330 Background: The role of adjuvant therapy following resection of biliary tract cancer (BTC) remains unclear. We therefore evaluated the feasibility and toxicity of adjuvant gemcitabine in patients with BTC. Methods: This clinical phase II study was an open-label, single center, single-arm study. Within 8 weeks after gross complete resection of BTC, patents received gemcitabine 1000 mg/m2as an intravenous 30-min infusion on day 1, 8, and 15 for every 28 days. Intratumoral expression of cytidine deaminase (CDA), human equilibrative transporter-1 (hENT1), deoxycytidine kinase (dCK) and ribonucleotide reductase subunit 1 (RRM1) was measured by immunohistochemistry and eight SNPs in the CDA, hENT1, dCK, hCNT3 and RRM1 genes were evaluated. The relationship of each with patients’ clinical outcomes was assessed. Results: From January 2010 to July 2014, a total of 72 BTC patients (26 with gallbladder cancer, 33 with extrahepatic cholangiocarcinoma, and 13 with intrahepatic cholangiocarcinoma) were enrolled.
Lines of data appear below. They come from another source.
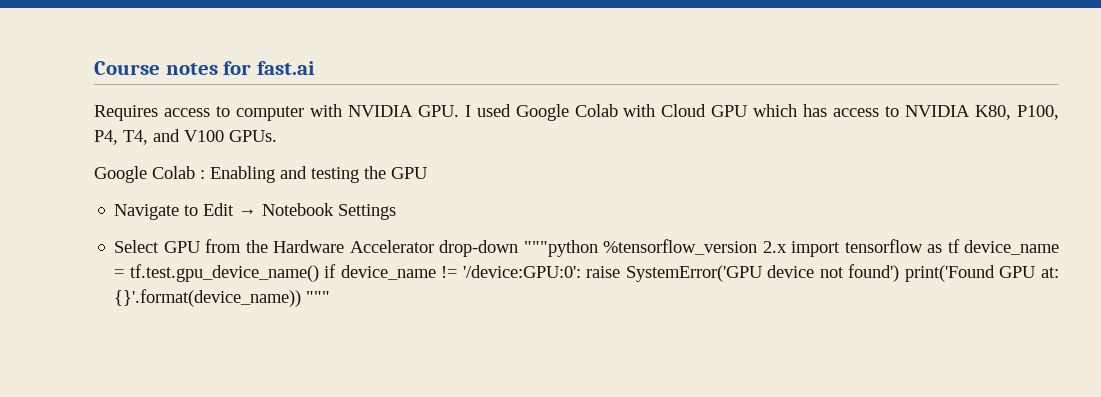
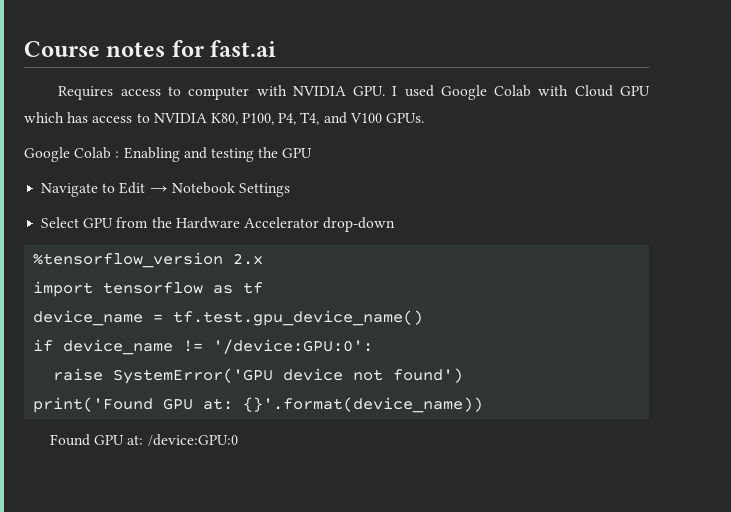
[523,240,598,257] """python -> (396, 224) //
(787, 247) none -> (264, 259) //
(960, 246) none -> (264, 288) //
(319, 273) none -> (424, 318) //
(581, 271) none -> (374, 346) //
(900, 273) none -> (464, 375) //
[306,291,331,303] """ -> [49,434,238,446] // Found GPU at: /device:GPU:0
At a median follow-up was 38.09 months (range: 4.14-68.29), 2-year recur- free survival (RFS) was 43% (95% CI, 33% to 57%). The most common grade 3 and 4 toxicity was neutropenia, which occurred in 8 patients (11%). There was one treatment-related death from pneumonitis. The Cox proportion hazard model was performed with the following nine variables; gross type, degree of tumor differentiation. pathologic T factor, N stage, vascular invasion, perineural invasion, lymphatic invasion, dosage, and each protein expression. In the multivariable model, DCK expression, vascular invasion, and lymph node metastasis, were significantly associated with RFS. None of the tested SNPs was significantly associated with RFS or with any hematologic or non-hematologic toxicity. Conclusions: Although the primary hypothesis of this study, defined as a 2-year RFS of 60%, was not met, intratumoral DCK expression was significantly associated with RFS in patients with resected BTC treated with postoperative gemcitabine chemotherapy. Future randomized controlled trials are warranted. Clinical trial information: NCT01043172.